For matching two colors, we need the distance between them. For this problem, using Euclidean distance is good enough, but we’ll use the square of the distance to avoid square roots:
let inline delta a b = a - b
let inline colorDistanceSquared (b1, g1, r1) (b2, g2, r2) =
let db = delta b1 b2
let dg = delta g1 g2
let dr = delta r1 r2
db * db + dg * dg + dr * dr
and in this, you can see one of the reasons I like F# – inline functions. I can write my delta function and use it without the cost of a runtime function call and it makes the color distance function (itself inline) easier to read.

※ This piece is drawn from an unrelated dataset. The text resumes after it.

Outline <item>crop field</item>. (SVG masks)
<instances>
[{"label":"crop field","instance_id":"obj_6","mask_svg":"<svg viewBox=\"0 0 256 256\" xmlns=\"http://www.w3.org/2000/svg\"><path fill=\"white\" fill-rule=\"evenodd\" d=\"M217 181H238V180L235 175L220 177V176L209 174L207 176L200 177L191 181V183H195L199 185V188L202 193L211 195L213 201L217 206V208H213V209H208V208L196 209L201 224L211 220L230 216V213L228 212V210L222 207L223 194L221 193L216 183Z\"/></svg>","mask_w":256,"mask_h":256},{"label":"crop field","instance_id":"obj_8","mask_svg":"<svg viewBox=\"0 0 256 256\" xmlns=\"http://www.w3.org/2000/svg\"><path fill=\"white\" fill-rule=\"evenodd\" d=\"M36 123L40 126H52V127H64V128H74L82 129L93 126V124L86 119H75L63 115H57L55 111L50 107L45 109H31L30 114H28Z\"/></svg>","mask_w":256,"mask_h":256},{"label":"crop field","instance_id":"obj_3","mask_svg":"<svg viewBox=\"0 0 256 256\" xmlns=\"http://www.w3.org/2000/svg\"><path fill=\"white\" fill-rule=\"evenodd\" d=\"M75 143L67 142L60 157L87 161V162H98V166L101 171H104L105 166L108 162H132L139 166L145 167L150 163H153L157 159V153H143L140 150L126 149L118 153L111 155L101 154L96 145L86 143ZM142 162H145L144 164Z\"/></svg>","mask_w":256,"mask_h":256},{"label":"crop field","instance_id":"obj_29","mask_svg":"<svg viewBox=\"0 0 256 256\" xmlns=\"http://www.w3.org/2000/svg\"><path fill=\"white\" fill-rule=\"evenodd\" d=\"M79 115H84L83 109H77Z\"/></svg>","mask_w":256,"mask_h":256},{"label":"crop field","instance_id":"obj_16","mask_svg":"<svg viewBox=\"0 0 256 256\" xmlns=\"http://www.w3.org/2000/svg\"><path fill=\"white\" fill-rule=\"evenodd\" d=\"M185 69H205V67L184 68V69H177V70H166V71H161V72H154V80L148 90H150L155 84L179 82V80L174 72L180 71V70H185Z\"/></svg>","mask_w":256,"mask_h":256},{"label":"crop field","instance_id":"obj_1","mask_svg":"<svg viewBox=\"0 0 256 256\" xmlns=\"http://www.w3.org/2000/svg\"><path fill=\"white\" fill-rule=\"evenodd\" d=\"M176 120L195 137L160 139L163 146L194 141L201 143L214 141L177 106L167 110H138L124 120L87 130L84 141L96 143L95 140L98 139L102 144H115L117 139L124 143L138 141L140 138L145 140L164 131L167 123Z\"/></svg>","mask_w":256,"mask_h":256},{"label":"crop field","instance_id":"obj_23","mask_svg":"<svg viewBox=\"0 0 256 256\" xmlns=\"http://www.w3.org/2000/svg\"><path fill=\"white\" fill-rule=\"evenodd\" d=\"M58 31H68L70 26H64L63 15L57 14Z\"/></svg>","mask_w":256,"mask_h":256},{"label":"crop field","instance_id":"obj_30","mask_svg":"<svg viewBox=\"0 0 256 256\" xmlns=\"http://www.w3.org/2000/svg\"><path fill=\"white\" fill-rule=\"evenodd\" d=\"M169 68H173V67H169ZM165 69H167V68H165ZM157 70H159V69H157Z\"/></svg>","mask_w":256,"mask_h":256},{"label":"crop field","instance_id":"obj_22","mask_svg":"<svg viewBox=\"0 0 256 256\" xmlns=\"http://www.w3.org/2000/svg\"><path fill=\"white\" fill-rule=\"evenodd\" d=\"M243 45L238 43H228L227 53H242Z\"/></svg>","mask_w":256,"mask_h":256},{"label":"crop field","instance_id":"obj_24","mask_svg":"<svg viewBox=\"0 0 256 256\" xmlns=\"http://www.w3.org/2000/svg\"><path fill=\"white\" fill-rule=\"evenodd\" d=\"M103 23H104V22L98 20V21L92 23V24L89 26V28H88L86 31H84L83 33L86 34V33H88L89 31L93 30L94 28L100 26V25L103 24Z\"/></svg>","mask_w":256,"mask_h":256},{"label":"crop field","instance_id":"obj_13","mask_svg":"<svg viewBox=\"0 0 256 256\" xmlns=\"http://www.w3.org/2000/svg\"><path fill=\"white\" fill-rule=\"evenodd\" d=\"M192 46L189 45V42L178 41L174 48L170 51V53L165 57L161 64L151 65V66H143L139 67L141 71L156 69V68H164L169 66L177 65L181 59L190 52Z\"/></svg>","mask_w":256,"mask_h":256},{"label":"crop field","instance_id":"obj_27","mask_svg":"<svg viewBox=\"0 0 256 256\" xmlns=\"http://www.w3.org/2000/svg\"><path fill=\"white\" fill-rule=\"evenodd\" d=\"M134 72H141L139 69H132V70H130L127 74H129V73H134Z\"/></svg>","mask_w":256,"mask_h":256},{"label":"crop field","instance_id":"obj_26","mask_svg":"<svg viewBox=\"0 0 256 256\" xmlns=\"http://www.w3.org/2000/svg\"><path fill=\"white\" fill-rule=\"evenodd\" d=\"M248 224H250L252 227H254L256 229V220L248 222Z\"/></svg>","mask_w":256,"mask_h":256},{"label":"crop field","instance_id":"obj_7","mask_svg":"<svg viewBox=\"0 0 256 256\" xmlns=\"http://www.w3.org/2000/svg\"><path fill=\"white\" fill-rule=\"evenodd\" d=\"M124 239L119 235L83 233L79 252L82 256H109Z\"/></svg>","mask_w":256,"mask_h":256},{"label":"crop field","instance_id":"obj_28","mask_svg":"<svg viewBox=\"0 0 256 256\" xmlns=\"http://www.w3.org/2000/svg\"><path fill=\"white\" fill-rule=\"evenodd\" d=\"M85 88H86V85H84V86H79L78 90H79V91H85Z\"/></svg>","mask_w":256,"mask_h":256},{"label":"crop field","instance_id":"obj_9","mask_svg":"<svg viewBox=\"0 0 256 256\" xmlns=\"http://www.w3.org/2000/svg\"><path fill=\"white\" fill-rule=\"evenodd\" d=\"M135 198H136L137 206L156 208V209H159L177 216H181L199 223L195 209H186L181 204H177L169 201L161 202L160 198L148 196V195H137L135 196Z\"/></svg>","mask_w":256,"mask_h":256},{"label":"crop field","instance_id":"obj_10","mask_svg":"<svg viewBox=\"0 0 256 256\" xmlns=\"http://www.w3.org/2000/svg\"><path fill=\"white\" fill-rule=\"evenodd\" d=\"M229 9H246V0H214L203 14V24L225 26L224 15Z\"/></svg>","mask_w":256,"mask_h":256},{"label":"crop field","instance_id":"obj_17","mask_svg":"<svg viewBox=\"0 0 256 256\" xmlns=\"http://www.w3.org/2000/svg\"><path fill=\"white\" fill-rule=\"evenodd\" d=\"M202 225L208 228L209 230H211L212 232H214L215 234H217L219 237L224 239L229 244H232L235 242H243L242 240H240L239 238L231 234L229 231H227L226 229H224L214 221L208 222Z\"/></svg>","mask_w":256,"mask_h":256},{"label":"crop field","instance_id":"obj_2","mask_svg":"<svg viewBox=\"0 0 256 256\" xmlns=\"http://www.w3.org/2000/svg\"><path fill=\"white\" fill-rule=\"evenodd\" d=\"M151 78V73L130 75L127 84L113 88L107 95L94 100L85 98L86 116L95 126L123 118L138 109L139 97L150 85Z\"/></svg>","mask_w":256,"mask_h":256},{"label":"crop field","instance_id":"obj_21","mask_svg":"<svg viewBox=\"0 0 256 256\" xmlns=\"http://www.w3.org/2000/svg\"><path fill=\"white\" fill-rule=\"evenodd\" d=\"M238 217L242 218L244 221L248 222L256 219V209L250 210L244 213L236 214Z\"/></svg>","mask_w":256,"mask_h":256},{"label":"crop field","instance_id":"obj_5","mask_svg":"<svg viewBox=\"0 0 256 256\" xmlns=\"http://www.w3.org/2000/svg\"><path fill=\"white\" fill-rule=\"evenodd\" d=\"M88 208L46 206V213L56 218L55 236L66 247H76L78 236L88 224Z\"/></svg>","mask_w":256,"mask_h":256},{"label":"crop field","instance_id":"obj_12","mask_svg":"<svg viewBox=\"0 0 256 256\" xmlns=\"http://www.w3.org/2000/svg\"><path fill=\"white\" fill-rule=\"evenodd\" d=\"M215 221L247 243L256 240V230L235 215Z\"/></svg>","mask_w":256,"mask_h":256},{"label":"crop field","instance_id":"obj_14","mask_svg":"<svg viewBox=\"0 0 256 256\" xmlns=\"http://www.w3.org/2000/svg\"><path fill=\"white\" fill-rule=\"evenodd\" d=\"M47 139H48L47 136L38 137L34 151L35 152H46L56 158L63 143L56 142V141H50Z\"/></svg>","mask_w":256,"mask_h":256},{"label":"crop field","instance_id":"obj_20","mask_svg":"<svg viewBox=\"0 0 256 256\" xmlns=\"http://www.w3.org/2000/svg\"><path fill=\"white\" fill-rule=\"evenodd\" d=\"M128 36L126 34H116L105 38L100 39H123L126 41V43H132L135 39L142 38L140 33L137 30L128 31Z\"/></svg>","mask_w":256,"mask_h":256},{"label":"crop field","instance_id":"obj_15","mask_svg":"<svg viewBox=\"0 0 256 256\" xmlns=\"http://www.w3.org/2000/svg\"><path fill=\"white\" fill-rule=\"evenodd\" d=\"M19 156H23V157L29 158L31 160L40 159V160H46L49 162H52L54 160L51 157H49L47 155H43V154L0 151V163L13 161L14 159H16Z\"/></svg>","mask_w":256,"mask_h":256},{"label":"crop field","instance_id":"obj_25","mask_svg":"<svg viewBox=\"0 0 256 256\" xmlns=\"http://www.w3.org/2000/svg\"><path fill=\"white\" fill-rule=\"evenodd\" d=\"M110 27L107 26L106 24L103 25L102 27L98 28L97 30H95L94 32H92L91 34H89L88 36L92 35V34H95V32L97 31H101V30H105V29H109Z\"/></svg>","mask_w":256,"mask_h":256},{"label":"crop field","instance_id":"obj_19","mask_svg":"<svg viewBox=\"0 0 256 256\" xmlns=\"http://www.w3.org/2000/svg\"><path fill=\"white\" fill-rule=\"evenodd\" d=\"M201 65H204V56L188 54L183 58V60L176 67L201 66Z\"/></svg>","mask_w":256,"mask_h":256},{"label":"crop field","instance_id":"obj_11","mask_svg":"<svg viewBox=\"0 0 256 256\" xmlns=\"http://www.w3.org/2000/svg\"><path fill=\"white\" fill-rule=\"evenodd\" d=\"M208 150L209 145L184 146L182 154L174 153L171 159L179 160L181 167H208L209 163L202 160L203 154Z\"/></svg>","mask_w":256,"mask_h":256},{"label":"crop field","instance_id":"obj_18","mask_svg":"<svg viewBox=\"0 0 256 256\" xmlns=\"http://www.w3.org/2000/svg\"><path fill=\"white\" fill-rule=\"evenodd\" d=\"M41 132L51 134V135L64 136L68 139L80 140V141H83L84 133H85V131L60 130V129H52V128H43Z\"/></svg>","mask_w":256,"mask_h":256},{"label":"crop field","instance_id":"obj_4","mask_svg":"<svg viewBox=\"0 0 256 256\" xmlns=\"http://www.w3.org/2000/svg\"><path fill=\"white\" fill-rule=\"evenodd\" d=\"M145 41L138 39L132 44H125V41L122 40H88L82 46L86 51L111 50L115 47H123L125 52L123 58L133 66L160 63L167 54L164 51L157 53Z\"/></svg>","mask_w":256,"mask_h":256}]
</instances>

Now we have a function to look up the color. This is a tail-recursive helper function that returns the closest match. bestDist and bestIndex are accumulators of the best results so far, i is our current index, color is the color we’re searching for and colors is our palette. Note that I could eliminate the limit parameter and use colors.Length, but I’d rather use a local than a member. There’s probably a clever way to do with with fold or find, but I think this is good enough:
let rec findBestColorLookup bestDist bestIndex i limit (color:int*int*int) (colors:(int*int*int)[]) =
if i >= limit then bestIndex
else
let dist = colorDistanceSquared color colors.[i]
if dist = 0 then i
elif dist < bestDist then findBestColorLookup dist i (i + 1) limit color colors
else findBestColorLookup bestDist bestIndex (i+1) limit color colors
Then our final findBestColor looks like this:
let findBestColor (b, g, r) (colors:(int*int*int)[]) = findBestColorLookup worstDistance 0 0 colors.Length (b, g, r) colors
Now I can define a type to act as a color matcher for a given palette:
type colorMatcher (sourcePalette:Palette) =
let colors = paletteToTupleArray sourcePalette
member this.matchColor (b, g, r) =
findBestColor (b, g, r) colors
which is nice, but will run like a dog, running the palette array. This is a perfect time to use memoizing to make it faster. Here’s the problem – in a 24 bit image, you will have a possible 224 colors to match. Even a moderate subset of that will be heinously expensive in a memoized version of this function. The expense comes from the cost of expanding the underlying hashtable every time you overload it. So let’s extend the memoization pattern to include a clamp to keep this from going berserk:
let clampedMemoize (f: 'a -> 'b) limit =
let cache = new Dictionary<_, _>()
fun x ->
let ok, res = cache.TryGetValue(x)
if ok then res
else
let res = f x
if cache.Count < limit then cache.[x] <- res
res
which now will ignore the cache when you start crossing the limit. This lets us keep memory use from getting out of control. Now I can rewrite my color matcher with memoization:
type colorMatcher (sourcePalette:Palette) =
let colors = paletteToTupleArray sourcePalette
let memoFind = clampedMemoize (fun (b, g, r) -> findBestColor (b, g, r) colors) paletteCacheLimit
member this.matchColor (b, g, r) =
memoFind (b, g, r)
Now if I do some refactoring to allow partial function application I can neaten up the code a bit:
let findBestColor (colors:(int*int*int)[]) (b, g, r) = findBestColorLookup worstDistance 0 0 colors.Length (b, g, r) colors
type colorMatcher (sourcePalette:Palette) =
let colors = paletteToTupleArray sourcePalette
let memoFind = clampedMemoize (findBestColor colors) paletteCacheLimit
member this.matchColor (b, g, r) =
memoFind (b, g, r)
one thing is left to investigate – we’re hashing a tuple. We don’t have to. We could rebind those bits into a single int and use that as a key in our dictionary. This is a way of saying, “hey, I know more about this problem domain than you do, so let me do the hashing. Here’s a clamped memoizer with an outboard hash:
let clampedMemoizeWithHasher (f: 'a -> 'b) (h: 'a -> int) limit =
let cache = new Dictionary<int, _>()
fun x ->
let hash = h x
let ok, res = cache.TryGetValue(hash)
if ok then res
else
let res = f x
if cache.Count < limit then cache.[hash] <- res
res
At this point as well, this type of solution might benefit from having the hashed color put into a balanced binary tree instead of hashing.
So the lesson in this (and in many CS problems) is that you need to really understand the specific domain of your problem before applying a sweeping technique like memoization.